More importantly, analytics are also distributed across organisations. We often think of data analytics as being performed by specialists in some dedicated office – with data viz produced that are then passed on to their customers. This does happen, but a good deal of the analytics industry is geared toward providing software ‘solutions’ that can turn us all into data analysts. Here the hyperbole about what the software can achieve mixes with the reality, yet the result is that data analysis spreads far beyond the specialist or the dedicated service provider and becomes embedded in the organisations and instantiations that surround us. Since the 1960s a new division of labour has emerged that is demarcating the various types of organisational roles of those involved in data analytics. These roles have slowly been built upon to form into discrete responsibilities, often based upon background, qualifications and the types of tools that the individual uses. This shows how these roles have become established in lots of different types of organisational structures, rather than taking place on the outside of those spaces.
As this might suggest, this is not a centralised form of power, it is distributed across both computing networks and across our organisations. The analytics industry is seeking to turn us all into data analysts and is therefore seeking to embed the gaze of data analysis into social structures of different types. Rather than being a distant presence, data analytics become embedded into the very structures of our organisations and lives. Its many protagonists lend it ever greater scope and vision. Many eyes look upon us through our data.

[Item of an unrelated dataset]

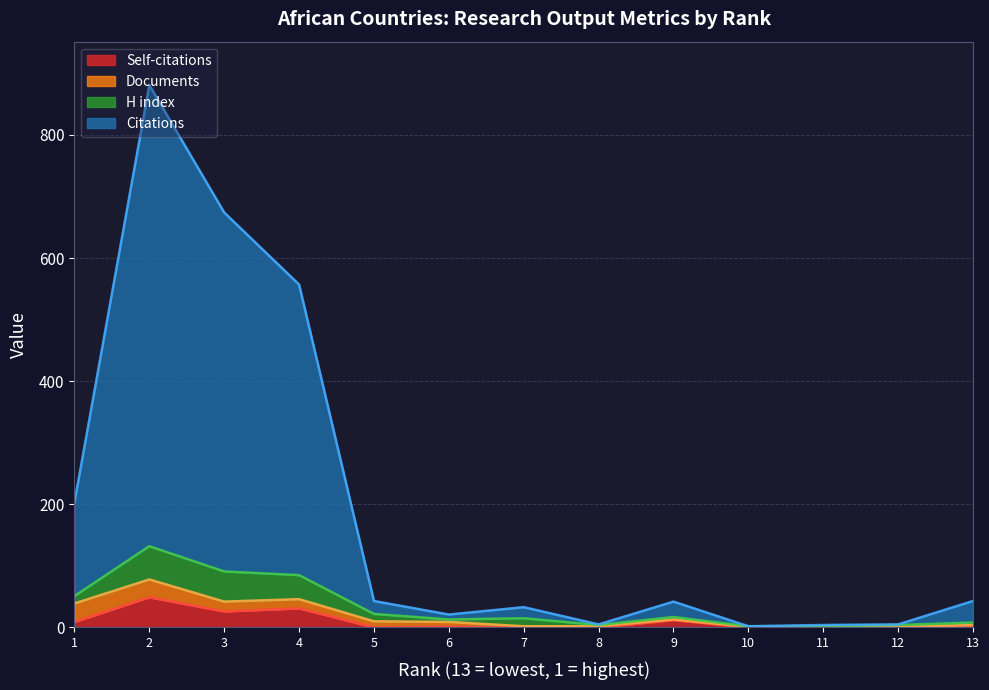

What is the spread (max minus min) of values at 3?

648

I discovered that the data gaze does not stop there, its pursuit of a kind of pure vision of the world means that it even seeks to watch over itself. The infrastructures and the practices of data analytics are based on a kind of double vision – a hyper-surveillance perhaps – in which it watches the data, and thereby watches us, whilst also watching over its own processes and systems. This is how data analytics build their legitimacy and persuade people of their objectivity and power. Norms are concretised though the persuasive power of this double focus. It gets its legitimacy from the pursuit, if not the achievement, of a self-observed and ever more tailored codified clinic. Powerful ideals and visions blend with the material realties and practices. It is hard to separate the two, particularly as those ideals – of amped up competitiveness, objectivity, efficiency and speed – provide the justification and direction for the material realities.
When we take all of this together, we get a vision of a form of knowledge that is based upon an ability to see directly into organisational structures and individual lives. The distribution of a data gaze across computing networks and organisational structures has produced a decentred form of surveillance that is acting upon us from different angles. Through these processes of distribution, Data analytics spiral outwards into the structures of our lives. They don’t operate at a distance or within dedicated spaces, they operate within these ordinary structures that frame our lives. What we are looking at with data analytics is the way that power operates in what has been described as ‘platform capitalism’ – it is in data analytics that the forces of those shifting dynamics are felt. It is the dual process of distribution, both computation and organisational distribution, that makes the gaze of data analytics so hard to escape.